What is the mechanism of action of depolarising blockers like succinylcholine?
They bind to ACh receptors and cause the channels to open and remain open. This continued depolarisation leads to inactivation of the adjacent Na+ channels as they become accomodated.
What are minature end-plate potentials?
They are small depolarisations (1mV) of the sarcolemma caused by the spontaneous release of vesicles (about 1 per second). These depolarisations are too small to trigger an muscle AP.
What is Myasthenia gravis?
An autoimmune disease targeting nACh receptors that causes patients to have profound muscle weakness which increases during exercise.

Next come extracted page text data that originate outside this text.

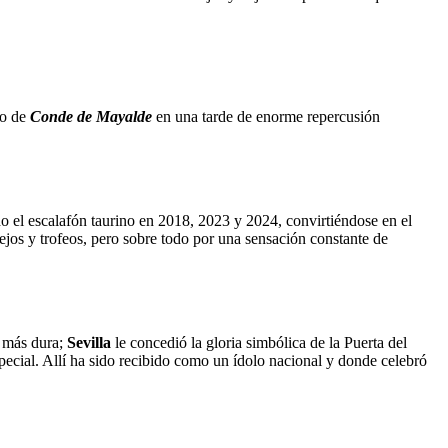
ro de
Conde de Mayalde
en una tarde de enorme repercusión
 el escalafón taurino en 2018, 2023 y 2024, convirtiéndose en el
ejos y trofeos, pero sobre todo por una sensación constante de
n más dura;
Sevilla
le concedió la gloria simbólica de la Puerta del
cial. Allí ha sido recibido como un ídolo nacional y donde celebró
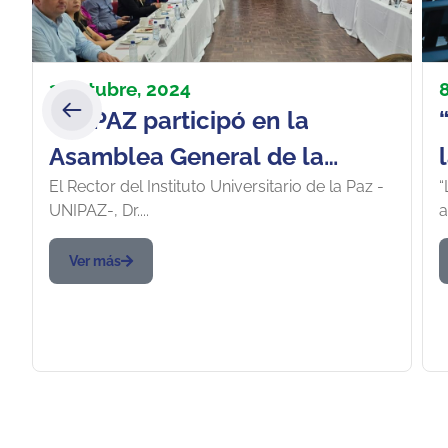
3 octubre, 2024
UNIPAZ participó en la
Asamblea General de la
El Rector del Instituto Universitario de la Paz -
“
Comisión Regional de
UNIPAZ-, Dr....
a
Competitividad e Innovación
de Santander
Ver más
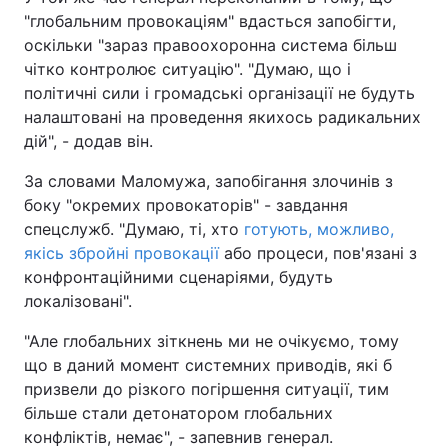
"глобальним провокаціям" вдасться запобігти,
оскільки "зараз правоохоронна система більш
чітко контролює ситуацію". "Думаю, що і
політичні сили і громадські організації не будуть
налаштовані на проведення якихось радикальних
дій", - додав він.
За словами Маломужа, запобігання злочинів з
боку "окремих провокаторів" - завдання
спецслужб. "Думаю, ті, хто
готують, можливо,
якісь збройні провокації
або процеси, пов'язані з
конфронтаційними сценаріями, будуть
локалізовані".
"Але глобальних зіткнень ми не очікуємо, тому
що в даний момент системних приводів, які б
призвели до різкого погіршення ситуації, тим
більше стали детонатором глобальних
конфліктів, немає", - запевнив генерал.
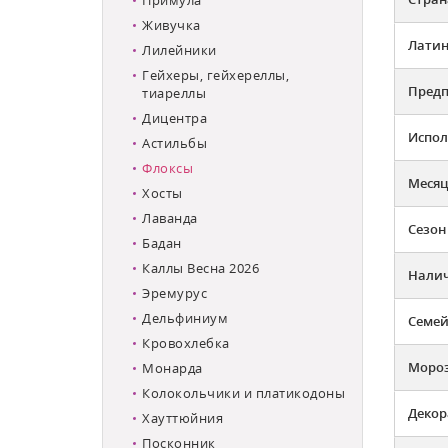
Живучка
Латин
Лилейники
Гейхеры, гейхереллы,
Предп
тиареллы
Дицентра
Испол
Астильбы
Флоксы
Месяц
Хосты
Лаванда
Сезон
Бадан
Каллы Весна 2026
Налич
Эремурус
Дельфиниум
Семей
Кровохлебка
Мороз
Монарда
Колокольчики и платикодоны
Декор
Хауттюйния
Посконник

What is the mechanism of action of myasthenia gravis?
Antibodies directed against nAChR on postsynaptic membrane of skeletal muscle causes loss of function nAChR by complement mediated lysis and receptor degradation. Endplate potentials are reduced in amplitude leading to muscle weakness and fatigue.
What would happen to the minature end plate potenitals of an individuals suffering myasthenia gravis?
They would decrease in amplitue because there are less nAChR available.
What are depolarising blockers, such as succinylcholine, used for?
They are used in conjunction with general anaesthetic during surgical operations to prevent patients moving.
What is the difference between nicotinic and muscarinic receptors?
nAChR produce a faster depolarisation becuase it is an intrinsic ion channel (ligand-gated ion channel) in comparison mAChR produces a slower response because it is coupled to G-proteins which trigger a cascade of events in a cell.
Where are mAChR found?
On target tissues in which ACh release is activated by the parasympathetic branch of the autonomic system.